Exact reproduction required: print each line of the material below.

*** Records supplied ***

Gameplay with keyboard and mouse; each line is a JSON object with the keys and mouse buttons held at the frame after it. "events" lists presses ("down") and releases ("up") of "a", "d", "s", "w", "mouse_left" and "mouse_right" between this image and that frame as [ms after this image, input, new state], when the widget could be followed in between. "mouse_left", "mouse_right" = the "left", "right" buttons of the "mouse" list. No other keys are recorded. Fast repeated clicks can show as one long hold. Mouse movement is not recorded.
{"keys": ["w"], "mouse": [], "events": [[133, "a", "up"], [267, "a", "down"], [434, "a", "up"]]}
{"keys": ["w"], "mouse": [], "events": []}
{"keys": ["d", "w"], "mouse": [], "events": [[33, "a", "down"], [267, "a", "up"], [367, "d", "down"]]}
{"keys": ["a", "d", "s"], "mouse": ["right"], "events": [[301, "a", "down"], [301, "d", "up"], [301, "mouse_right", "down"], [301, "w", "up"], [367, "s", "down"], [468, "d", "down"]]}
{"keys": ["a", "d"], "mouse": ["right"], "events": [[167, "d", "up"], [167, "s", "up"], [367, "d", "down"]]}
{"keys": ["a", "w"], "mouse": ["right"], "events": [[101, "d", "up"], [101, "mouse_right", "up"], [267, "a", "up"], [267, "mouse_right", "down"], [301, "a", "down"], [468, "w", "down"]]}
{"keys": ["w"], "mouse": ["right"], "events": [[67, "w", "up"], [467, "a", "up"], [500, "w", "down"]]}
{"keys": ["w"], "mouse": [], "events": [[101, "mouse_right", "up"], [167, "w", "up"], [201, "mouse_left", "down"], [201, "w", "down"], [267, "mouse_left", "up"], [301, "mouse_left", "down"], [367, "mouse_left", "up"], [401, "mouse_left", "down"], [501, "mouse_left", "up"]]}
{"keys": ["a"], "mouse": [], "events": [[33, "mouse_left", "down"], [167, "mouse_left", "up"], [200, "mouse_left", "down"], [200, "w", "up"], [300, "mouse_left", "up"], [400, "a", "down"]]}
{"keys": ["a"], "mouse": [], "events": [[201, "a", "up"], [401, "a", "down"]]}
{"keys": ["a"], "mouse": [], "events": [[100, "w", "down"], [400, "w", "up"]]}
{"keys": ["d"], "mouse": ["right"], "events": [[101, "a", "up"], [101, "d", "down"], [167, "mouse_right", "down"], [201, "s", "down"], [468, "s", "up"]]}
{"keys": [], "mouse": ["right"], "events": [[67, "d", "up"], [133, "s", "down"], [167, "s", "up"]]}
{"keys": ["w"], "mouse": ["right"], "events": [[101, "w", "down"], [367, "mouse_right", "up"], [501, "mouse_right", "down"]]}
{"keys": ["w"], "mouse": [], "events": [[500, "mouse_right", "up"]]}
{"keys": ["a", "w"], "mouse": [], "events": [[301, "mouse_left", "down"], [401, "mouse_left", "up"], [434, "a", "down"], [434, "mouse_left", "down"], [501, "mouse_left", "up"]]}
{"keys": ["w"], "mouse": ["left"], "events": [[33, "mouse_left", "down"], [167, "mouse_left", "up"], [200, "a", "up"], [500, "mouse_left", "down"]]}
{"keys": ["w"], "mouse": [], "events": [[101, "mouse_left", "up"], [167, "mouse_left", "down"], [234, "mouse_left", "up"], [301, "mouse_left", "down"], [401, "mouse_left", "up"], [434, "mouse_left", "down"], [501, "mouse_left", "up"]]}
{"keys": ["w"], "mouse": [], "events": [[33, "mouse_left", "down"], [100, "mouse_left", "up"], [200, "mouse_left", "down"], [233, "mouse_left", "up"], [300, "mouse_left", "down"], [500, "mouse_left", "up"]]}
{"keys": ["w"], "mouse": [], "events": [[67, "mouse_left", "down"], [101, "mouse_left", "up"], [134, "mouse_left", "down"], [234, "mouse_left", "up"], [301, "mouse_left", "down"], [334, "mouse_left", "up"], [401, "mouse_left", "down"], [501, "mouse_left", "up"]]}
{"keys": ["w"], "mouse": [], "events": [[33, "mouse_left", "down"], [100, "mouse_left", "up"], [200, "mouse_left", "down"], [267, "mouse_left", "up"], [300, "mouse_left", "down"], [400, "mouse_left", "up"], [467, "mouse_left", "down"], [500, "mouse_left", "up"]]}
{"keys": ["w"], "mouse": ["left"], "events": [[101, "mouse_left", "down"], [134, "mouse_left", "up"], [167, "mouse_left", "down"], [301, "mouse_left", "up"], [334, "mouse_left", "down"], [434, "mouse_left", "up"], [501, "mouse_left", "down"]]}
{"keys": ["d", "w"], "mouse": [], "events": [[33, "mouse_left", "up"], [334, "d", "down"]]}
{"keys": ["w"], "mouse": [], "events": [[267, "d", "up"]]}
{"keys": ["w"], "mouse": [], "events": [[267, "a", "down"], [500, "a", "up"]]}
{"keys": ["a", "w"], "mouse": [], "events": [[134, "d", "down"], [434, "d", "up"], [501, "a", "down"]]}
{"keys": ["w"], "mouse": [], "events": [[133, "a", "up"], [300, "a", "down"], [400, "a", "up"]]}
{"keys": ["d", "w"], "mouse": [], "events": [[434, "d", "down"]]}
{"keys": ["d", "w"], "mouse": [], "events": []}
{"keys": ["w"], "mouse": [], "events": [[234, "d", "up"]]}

***

● Reply
Gameplay with keyboard and mouse; each line is a JSON object with the keys and mouse buttons held at the frame after it. "events" lists presses ("down") and releases ("up") of "a", "d", "s", "w", "mouse_left" and "mouse_right" between this image and that frame as [ms after this image, input, new state], when the widget could be followed in between. "mouse_left", "mouse_right" = the "left", "right" buttons of the "mouse" list. No other keys are recorded. Fast repeated clicks can show as one long hold. Mouse movement is not recorded.
{"keys": ["w"], "mouse": [], "events": [[133, "a", "up"], [267, "a", "down"], [434, "a", "up"]]}
{"keys": ["w"], "mouse": [], "events": []}
{"keys": ["d", "w"], "mouse": [], "events": [[33, "a", "down"], [267, "a", "up"], [367, "d", "down"]]}
{"keys": ["a", "d", "s"], "mouse": ["right"], "events": [[301, "a", "down"], [301, "d", "up"], [301, "mouse_right", "down"], [301, "w", "up"], [367, "s", "down"], [468, "d", "down"]]}
{"keys": ["a", "d"], "mouse": ["right"], "events": [[167, "d", "up"], [167, "s", "up"], [367, "d", "down"]]}
{"keys": ["a", "w"], "mouse": ["right"], "events": [[101, "d", "up"], [101, "mouse_right", "up"], [267, "a", "up"], [267, "mouse_right", "down"], [301, "a", "down"], [468, "w", "down"]]}
{"keys": ["w"], "mouse": ["right"], "events": [[67, "w", "up"], [467, "a", "up"], [500, "w", "down"]]}
{"keys": ["w"], "mouse": [], "events": [[101, "mouse_right", "up"], [167, "w", "up"], [201, "mouse_left", "down"], [201, "w", "down"], [267, "mouse_left", "up"], [301, "mouse_left", "down"], [367, "mouse_left", "up"], [401, "mouse_left", "down"], [501, "mouse_left", "up"]]}
{"keys": ["a"], "mouse": [], "events": [[33, "mouse_left", "down"], [167, "mouse_left", "up"], [200, "mouse_left", "down"], [200, "w", "up"], [300, "mouse_left", "up"], [400, "a", "down"]]}
{"keys": ["a"], "mouse": [], "events": [[201, "a", "up"], [401, "a", "down"]]}
{"keys": ["a"], "mouse": [], "events": [[100, "w", "down"], [400, "w", "up"]]}
{"keys": ["d"], "mouse": ["right"], "events": [[101, "a", "up"], [101, "d", "down"], [167, "mouse_right", "down"], [201, "s", "down"], [468, "s", "up"]]}
{"keys": [], "mouse": ["right"], "events": [[67, "d", "up"], [133, "s", "down"], [167, "s", "up"]]}
{"keys": ["w"], "mouse": ["right"], "events": [[101, "w", "down"], [367, "mouse_right", "up"], [501, "mouse_right", "down"]]}
{"keys": ["w"], "mouse": [], "events": [[500, "mouse_right", "up"]]}
{"keys": ["a", "w"], "mouse": [], "events": [[301, "mouse_left", "down"], [401, "mouse_left", "up"], [434, "a", "down"], [434, "mouse_left", "down"], [501, "mouse_left", "up"]]}
{"keys": ["w"], "mouse": ["left"], "events": [[33, "mouse_left", "down"], [167, "mouse_left", "up"], [200, "a", "up"], [500, "mouse_left", "down"]]}
{"keys": ["w"], "mouse": [], "events": [[101, "mouse_left", "up"], [167, "mouse_left", "down"], [234, "mouse_left", "up"], [301, "mouse_left", "down"], [401, "mouse_left", "up"], [434, "mouse_left", "down"], [501, "mouse_left", "up"]]}
{"keys": ["w"], "mouse": [], "events": [[33, "mouse_left", "down"], [100, "mouse_left", "up"], [200, "mouse_left", "down"], [233, "mouse_left", "up"], [300, "mouse_left", "down"], [500, "mouse_left", "up"]]}
{"keys": ["w"], "mouse": [], "events": [[67, "mouse_left", "down"], [101, "mouse_left", "up"], [134, "mouse_left", "down"], [234, "mouse_left", "up"], [301, "mouse_left", "down"], [334, "mouse_left", "up"], [401, "mouse_left", "down"], [501, "mouse_left", "up"]]}
{"keys": ["w"], "mouse": [], "events": [[33, "mouse_left", "down"], [100, "mouse_left", "up"], [200, "mouse_left", "down"], [267, "mouse_left", "up"], [300, "mouse_left", "down"], [400, "mouse_left", "up"], [467, "mouse_left", "down"], [500, "mouse_left", "up"]]}
{"keys": ["w"], "mouse": ["left"], "events": [[101, "mouse_left", "down"], [134, "mouse_left", "up"], [167, "mouse_left", "down"], [301, "mouse_left", "up"], [334, "mouse_left", "down"], [434, "mouse_left", "up"], [501, "mouse_left", "down"]]}
{"keys": ["d", "w"], "mouse": [], "events": [[33, "mouse_left", "up"], [334, "d", "down"]]}
{"keys": ["w"], "mouse": [], "events": [[267, "d", "up"]]}
{"keys": ["w"], "mouse": [], "events": [[267, "a", "down"], [500, "a", "up"]]}
{"keys": ["a", "w"], "mouse": [], "events": [[134, "d", "down"], [434, "d", "up"], [501, "a", "down"]]}
{"keys": ["w"], "mouse": [], "events": [[133, "a", "up"], [300, "a", "down"], [400, "a", "up"]]}
{"keys": ["d", "w"], "mouse": [], "events": [[434, "d", "down"]]}
{"keys": ["d", "w"], "mouse": [], "events": []}
{"keys": ["w"], "mouse": [], "events": [[234, "d", "up"]]}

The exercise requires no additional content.